- Task brief -
The lines you return should be those containing the string "Category", taken from the data below.

(Data entries)
++++

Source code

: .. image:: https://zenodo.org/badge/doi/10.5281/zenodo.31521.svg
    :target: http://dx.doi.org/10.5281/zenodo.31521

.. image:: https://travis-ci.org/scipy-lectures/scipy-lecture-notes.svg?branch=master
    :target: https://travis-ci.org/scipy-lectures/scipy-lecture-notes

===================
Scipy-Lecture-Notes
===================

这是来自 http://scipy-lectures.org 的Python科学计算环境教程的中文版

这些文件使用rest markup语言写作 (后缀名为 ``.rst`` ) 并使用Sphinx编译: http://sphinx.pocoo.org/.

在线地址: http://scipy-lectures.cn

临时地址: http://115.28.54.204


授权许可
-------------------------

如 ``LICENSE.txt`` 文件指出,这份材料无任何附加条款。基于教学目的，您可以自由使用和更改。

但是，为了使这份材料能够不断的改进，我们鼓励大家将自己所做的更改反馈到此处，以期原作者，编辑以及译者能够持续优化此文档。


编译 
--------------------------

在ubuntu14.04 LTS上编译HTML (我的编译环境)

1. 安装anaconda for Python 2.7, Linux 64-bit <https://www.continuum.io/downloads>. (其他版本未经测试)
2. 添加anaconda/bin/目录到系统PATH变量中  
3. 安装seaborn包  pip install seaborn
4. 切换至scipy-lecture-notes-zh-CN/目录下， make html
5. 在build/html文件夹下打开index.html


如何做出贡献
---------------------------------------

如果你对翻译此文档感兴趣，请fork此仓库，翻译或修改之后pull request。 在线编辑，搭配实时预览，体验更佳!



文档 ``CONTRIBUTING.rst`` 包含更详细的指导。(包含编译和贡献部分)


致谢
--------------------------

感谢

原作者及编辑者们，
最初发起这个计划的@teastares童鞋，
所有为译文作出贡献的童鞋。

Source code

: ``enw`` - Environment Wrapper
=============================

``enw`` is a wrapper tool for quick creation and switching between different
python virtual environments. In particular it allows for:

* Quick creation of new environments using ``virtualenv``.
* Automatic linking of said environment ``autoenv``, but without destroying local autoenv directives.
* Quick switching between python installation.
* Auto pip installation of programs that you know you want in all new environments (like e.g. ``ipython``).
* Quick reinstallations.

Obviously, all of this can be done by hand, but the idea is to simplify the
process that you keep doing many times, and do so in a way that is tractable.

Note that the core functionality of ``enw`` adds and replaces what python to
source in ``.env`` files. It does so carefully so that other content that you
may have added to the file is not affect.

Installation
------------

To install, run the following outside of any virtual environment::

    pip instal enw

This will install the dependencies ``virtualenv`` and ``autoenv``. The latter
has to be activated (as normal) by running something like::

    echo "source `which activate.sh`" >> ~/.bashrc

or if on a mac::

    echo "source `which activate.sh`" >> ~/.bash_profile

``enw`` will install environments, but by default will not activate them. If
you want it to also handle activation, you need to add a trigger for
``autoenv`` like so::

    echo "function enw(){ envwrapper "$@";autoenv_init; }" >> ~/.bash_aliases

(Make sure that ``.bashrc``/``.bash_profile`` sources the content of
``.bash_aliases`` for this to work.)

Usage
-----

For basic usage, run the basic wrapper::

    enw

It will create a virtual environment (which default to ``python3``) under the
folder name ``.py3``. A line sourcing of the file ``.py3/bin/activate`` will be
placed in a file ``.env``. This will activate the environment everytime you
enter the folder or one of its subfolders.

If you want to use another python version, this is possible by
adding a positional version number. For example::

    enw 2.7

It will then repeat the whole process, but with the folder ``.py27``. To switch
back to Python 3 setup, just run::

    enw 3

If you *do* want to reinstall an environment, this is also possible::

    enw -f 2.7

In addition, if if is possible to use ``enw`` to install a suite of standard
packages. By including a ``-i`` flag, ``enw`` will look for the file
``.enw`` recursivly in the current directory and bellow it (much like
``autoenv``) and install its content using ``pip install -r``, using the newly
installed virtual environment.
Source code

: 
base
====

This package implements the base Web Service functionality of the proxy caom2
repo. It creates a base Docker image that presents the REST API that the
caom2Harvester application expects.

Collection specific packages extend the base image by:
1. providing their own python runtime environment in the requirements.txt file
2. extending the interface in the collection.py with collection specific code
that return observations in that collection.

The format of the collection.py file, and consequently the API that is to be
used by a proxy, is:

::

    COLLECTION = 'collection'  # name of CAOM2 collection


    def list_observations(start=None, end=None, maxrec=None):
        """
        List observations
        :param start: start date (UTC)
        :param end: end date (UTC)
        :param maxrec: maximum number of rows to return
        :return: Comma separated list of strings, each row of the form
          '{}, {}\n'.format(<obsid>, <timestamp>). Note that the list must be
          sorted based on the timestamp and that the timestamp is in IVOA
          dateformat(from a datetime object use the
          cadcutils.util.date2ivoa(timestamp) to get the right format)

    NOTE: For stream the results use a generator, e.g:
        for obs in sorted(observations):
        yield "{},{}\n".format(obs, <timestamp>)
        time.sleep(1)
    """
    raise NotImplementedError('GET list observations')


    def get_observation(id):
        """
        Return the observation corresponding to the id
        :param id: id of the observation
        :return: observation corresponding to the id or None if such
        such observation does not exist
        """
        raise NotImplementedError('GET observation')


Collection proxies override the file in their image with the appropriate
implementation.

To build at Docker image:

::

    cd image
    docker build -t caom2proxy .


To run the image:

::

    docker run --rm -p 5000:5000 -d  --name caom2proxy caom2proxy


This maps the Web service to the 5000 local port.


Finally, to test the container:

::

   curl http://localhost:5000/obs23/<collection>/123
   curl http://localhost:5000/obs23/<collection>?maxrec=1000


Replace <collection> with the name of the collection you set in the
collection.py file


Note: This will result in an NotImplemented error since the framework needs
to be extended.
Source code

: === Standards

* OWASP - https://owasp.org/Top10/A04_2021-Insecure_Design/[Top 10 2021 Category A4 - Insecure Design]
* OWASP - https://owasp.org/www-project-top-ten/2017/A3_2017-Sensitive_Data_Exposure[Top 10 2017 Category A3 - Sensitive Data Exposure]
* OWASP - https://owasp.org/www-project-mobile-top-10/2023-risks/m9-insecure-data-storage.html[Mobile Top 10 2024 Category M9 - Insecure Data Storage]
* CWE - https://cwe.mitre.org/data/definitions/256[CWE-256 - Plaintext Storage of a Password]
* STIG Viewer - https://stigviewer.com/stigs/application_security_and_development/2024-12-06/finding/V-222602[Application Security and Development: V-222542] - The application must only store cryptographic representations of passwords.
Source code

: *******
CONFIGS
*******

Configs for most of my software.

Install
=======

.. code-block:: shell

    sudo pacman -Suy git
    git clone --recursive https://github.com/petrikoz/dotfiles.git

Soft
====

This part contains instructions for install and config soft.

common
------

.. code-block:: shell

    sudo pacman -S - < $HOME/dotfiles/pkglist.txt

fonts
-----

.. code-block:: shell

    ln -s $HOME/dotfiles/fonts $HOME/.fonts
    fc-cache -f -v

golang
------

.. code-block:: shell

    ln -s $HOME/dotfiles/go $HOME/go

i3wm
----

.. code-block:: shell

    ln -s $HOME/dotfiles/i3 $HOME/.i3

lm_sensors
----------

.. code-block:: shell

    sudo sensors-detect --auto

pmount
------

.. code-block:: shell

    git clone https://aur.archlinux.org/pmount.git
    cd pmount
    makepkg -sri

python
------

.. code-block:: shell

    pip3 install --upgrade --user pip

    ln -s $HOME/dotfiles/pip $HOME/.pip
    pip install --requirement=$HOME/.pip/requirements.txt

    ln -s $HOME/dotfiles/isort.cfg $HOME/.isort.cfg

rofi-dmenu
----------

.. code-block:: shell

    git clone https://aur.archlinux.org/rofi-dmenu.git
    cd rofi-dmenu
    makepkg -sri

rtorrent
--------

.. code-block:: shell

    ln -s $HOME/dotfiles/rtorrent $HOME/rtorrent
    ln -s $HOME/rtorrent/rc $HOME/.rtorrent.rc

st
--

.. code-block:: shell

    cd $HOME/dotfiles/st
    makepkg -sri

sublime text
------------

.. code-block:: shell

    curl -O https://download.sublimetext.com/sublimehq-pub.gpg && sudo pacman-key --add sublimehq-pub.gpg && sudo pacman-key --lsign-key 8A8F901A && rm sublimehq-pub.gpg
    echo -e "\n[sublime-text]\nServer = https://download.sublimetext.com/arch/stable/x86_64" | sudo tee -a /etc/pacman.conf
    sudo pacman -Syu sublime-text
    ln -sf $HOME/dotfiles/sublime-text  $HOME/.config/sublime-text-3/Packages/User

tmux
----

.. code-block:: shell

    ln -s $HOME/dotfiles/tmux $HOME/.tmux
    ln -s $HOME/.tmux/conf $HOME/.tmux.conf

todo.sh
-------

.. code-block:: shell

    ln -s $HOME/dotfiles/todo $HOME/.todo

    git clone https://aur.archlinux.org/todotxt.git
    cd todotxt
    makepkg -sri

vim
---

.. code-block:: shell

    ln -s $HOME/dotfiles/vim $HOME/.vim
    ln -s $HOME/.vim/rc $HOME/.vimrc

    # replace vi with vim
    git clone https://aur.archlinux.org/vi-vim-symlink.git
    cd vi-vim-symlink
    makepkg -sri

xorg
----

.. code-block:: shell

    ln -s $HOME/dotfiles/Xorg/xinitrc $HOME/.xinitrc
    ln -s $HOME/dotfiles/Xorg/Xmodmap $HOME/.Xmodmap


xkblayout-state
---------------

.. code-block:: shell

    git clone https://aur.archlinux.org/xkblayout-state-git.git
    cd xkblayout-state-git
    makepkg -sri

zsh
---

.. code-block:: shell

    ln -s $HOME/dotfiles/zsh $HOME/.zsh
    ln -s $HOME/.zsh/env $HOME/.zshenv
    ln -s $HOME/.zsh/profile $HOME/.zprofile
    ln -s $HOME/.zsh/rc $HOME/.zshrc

++++

- Solved exercise -
* OWASP - https://owasp.org/Top10/A04_2021-Insecure_Design/[Top 10 2021 Category A4 - Insecure Design]
* OWASP - https://owasp.org/www-project-top-ten/2017/A3_2017-Sensitive_Data_Exposure[Top 10 2017 Category A3 - Sensitive Data Exposure]
* OWASP - https://owasp.org/www-project-mobile-top-10/2023-risks/m9-insecure-data-storage.html[Mobile Top 10 2024 Category M9 - Insecure Data Storage]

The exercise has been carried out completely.